- **AVAILABLE DATA**:
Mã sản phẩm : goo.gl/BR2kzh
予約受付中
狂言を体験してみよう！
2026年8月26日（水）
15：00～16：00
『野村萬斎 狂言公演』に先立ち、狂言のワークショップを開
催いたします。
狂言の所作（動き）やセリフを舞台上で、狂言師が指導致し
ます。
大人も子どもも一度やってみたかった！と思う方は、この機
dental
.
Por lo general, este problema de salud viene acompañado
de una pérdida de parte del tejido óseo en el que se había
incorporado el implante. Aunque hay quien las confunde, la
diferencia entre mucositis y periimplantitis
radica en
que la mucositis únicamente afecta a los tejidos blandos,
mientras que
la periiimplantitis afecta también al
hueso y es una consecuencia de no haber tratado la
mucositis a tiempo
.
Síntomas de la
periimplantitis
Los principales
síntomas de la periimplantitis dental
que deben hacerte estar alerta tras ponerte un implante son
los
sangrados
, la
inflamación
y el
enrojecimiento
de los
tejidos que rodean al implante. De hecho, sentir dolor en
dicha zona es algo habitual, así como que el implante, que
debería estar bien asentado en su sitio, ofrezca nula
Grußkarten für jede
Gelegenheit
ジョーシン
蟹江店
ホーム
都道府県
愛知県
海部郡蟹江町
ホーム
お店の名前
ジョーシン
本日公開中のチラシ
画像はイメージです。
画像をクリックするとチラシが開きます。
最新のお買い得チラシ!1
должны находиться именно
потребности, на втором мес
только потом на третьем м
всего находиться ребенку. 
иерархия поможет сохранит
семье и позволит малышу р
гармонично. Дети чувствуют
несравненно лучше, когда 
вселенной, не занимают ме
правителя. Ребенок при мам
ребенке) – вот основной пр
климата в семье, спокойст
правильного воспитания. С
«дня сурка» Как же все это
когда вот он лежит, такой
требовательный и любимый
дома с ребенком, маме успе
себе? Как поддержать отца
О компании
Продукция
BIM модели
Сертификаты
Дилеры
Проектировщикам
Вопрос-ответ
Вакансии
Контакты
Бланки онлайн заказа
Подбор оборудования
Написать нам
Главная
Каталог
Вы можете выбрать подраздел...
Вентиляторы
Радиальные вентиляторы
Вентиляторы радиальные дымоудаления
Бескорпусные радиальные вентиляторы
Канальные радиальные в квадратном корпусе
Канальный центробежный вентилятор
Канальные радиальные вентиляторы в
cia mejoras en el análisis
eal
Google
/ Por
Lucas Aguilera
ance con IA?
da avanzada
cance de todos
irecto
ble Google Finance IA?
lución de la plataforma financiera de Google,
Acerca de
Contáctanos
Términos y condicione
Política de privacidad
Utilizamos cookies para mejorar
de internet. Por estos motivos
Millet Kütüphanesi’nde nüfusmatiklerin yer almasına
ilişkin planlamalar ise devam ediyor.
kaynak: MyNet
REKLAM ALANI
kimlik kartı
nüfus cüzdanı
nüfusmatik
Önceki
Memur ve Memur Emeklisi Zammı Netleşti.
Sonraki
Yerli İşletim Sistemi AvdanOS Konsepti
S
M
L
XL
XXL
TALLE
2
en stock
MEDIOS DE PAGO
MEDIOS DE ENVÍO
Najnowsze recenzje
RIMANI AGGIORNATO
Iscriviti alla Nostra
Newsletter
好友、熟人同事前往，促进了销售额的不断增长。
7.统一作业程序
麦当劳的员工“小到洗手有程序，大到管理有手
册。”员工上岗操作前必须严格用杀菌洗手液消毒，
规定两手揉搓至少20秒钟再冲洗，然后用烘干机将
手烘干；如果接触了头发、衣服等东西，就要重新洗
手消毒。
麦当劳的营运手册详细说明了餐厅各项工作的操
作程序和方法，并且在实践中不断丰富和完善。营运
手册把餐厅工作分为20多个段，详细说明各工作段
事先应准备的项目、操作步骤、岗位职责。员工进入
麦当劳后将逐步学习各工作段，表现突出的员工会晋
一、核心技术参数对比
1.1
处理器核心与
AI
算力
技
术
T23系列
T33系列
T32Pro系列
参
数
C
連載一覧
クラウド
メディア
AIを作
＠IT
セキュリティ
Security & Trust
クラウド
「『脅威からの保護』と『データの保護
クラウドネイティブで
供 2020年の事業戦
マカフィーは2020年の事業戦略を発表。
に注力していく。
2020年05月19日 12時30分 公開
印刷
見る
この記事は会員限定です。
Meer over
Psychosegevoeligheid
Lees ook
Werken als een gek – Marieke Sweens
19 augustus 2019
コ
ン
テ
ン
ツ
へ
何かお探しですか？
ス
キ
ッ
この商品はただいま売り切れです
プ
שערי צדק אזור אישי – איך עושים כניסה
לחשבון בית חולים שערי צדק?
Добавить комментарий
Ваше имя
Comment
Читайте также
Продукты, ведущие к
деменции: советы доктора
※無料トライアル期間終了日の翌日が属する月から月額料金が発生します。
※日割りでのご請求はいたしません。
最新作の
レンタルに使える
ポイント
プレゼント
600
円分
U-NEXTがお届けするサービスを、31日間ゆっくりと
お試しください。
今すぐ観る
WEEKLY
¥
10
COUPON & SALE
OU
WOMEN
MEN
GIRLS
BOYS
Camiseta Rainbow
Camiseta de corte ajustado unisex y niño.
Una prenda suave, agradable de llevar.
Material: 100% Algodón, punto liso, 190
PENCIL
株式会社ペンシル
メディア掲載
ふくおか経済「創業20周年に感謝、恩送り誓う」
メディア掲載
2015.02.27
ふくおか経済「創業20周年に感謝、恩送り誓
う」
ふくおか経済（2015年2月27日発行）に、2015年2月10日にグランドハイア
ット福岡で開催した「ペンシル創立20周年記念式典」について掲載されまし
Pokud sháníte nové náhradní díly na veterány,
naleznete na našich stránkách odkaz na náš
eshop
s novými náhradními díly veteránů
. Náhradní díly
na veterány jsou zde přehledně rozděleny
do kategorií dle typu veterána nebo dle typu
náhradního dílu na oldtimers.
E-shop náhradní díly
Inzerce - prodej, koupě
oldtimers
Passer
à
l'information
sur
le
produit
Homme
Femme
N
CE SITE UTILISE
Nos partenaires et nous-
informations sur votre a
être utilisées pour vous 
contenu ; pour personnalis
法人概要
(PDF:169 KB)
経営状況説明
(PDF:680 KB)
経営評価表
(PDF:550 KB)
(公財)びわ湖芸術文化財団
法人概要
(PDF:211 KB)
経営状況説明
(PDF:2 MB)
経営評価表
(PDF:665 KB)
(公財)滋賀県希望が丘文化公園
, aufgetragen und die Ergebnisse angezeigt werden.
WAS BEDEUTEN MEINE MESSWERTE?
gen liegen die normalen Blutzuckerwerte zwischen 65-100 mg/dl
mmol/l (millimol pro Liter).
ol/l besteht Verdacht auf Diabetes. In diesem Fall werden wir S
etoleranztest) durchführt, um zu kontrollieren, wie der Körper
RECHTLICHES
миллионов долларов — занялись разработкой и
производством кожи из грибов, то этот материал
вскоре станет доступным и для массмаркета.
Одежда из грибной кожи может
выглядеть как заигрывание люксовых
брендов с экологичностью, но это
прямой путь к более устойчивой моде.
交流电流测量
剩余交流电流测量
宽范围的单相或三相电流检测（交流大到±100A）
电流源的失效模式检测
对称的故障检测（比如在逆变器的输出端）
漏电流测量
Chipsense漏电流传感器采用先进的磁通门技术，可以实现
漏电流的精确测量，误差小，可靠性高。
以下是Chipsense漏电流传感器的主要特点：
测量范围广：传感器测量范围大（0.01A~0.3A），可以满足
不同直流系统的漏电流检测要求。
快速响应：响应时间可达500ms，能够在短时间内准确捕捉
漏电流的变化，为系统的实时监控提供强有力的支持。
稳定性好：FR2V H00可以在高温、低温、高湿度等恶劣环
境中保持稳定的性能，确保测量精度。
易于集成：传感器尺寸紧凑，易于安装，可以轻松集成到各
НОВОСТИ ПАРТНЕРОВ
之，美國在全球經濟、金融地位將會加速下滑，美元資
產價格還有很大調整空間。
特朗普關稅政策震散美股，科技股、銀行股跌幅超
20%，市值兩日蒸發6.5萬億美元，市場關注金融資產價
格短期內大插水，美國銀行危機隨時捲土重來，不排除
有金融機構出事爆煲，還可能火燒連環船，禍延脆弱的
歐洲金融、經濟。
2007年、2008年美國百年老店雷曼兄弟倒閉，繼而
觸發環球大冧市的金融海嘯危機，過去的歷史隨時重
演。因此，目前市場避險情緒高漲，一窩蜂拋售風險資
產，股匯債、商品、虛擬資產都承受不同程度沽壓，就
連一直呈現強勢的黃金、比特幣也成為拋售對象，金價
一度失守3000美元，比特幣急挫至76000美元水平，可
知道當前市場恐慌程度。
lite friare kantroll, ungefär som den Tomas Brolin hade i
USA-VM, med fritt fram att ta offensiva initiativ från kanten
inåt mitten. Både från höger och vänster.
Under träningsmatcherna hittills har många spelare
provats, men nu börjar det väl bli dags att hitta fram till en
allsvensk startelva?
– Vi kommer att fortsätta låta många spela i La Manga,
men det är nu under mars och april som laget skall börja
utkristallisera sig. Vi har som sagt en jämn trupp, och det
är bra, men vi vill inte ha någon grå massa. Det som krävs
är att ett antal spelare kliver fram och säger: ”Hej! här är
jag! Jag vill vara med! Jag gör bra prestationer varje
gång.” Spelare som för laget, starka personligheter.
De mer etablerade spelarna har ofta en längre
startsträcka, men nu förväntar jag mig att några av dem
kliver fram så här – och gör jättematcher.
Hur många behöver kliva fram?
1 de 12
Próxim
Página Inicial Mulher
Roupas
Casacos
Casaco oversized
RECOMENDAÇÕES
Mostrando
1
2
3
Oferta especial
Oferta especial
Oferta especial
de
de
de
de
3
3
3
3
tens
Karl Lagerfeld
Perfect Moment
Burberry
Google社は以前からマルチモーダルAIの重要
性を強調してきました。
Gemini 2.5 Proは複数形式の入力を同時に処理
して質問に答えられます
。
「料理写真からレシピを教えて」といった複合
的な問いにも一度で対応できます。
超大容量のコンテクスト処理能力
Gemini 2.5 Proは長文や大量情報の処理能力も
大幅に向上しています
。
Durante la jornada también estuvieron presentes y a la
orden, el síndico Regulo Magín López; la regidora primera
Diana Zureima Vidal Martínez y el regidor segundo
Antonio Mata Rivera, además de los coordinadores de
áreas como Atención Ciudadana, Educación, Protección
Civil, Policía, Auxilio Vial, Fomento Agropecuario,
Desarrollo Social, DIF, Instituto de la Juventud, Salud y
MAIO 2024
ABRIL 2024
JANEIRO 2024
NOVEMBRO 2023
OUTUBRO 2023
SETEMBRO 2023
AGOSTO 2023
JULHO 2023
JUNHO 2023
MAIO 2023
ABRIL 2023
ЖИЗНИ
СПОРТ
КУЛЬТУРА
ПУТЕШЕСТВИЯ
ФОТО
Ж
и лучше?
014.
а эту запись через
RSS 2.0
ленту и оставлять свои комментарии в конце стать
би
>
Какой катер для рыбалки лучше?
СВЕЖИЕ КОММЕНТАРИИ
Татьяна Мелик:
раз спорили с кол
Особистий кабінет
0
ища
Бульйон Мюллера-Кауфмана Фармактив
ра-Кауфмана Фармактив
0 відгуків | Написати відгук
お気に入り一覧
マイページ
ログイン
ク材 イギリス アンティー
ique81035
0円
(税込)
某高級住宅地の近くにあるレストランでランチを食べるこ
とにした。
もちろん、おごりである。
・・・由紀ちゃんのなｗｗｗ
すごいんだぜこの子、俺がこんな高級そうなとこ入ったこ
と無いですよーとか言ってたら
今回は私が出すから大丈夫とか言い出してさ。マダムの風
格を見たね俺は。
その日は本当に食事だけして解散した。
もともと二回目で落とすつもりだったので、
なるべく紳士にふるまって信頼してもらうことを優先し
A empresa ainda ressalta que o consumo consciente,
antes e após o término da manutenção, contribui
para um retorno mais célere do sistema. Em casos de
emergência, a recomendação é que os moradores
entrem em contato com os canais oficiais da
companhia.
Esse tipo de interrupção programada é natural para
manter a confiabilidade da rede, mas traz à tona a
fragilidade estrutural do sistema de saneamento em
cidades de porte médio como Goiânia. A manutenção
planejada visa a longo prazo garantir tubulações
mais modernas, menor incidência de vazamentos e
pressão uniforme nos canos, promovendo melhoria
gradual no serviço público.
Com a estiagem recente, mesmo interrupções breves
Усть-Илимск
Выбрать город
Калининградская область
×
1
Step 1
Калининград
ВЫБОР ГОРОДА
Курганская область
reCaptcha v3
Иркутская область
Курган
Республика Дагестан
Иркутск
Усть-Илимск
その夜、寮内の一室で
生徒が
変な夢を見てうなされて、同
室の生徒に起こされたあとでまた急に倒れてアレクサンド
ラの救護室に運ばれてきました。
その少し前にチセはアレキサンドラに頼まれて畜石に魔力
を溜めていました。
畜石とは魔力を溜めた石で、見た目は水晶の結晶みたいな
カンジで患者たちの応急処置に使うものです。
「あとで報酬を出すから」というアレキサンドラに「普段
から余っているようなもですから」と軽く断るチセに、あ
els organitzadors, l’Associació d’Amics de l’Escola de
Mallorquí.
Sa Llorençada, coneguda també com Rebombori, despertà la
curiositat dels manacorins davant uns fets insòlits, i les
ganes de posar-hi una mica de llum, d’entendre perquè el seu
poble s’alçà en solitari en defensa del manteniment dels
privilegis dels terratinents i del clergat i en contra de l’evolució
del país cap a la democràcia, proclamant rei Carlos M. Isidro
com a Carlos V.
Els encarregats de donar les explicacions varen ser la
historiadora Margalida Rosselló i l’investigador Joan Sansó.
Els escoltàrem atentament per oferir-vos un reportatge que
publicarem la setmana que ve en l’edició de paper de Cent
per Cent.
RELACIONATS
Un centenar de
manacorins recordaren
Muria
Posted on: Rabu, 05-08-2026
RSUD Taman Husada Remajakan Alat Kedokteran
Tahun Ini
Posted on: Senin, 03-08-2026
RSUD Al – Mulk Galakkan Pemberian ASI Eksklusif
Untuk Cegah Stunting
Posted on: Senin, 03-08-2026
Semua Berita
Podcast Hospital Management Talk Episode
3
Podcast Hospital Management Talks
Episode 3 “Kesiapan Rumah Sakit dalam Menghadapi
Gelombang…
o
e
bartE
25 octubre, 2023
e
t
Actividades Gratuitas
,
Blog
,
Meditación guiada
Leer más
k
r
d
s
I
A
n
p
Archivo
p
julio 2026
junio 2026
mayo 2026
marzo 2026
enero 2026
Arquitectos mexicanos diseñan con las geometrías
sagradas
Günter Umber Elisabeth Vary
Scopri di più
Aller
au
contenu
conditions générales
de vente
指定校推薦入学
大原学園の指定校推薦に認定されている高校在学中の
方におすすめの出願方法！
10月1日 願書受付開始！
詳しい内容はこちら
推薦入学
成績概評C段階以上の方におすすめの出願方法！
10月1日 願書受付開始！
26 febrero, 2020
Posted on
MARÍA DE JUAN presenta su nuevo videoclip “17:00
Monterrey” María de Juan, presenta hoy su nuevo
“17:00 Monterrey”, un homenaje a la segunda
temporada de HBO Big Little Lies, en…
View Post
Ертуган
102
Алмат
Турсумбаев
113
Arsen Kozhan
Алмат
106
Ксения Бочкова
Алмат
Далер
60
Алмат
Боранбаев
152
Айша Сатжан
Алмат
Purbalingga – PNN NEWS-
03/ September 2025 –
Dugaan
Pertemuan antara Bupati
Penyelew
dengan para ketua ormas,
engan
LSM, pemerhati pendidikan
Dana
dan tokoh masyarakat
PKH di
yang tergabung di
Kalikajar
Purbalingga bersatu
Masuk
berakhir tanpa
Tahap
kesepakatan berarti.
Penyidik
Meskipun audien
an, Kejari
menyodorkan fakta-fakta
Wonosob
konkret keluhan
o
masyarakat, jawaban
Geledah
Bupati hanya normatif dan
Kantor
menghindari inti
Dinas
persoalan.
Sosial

- **INSTRUCTIONS TO FOLLOW**: Copy the rows word for word, starting at the very first line and ending at the line that contains "должны находиться именно", with both of those lines included.

- **ANSWER SPACE**:
Mã sản phẩm : goo.gl/BR2kzh
予約受付中
狂言を体験してみよう！
2026年8月26日（水）
15：00～16：00
『野村萬斎 狂言公演』に先立ち、狂言のワークショップを開
催いたします。
狂言の所作（動き）やセリフを舞台上で、狂言師が指導致し
ます。
大人も子どもも一度やってみたかった！と思う方は、この機
dental
.
Por lo general, este problema de salud viene acompañado
de una pérdida de parte del tejido óseo en el que se había
incorporado el implante. Aunque hay quien las confunde, la
diferencia entre mucositis y periimplantitis
radica en
que la mucositis únicamente afecta a los tejidos blandos,
mientras que
la periiimplantitis afecta también al
hueso y es una consecuencia de no haber tratado la
mucositis a tiempo
.
Síntomas de la
periimplantitis
Los principales
síntomas de la periimplantitis dental
que deben hacerte estar alerta tras ponerte un implante son
los
sangrados
, la
inflamación
y el
enrojecimiento
de los
tejidos que rodean al implante. De hecho, sentir dolor en
dicha zona es algo habitual, así como que el implante, que
debería estar bien asentado en su sitio, ofrezca nula
Grußkarten für jede
Gelegenheit
ジョーシン
蟹江店
ホーム
都道府県
愛知県
海部郡蟹江町
ホーム
お店の名前
ジョーシン
本日公開中のチラシ
画像はイメージです。
画像をクリックするとチラシが開きます。
最新のお買い得チラシ!1
должны находиться именно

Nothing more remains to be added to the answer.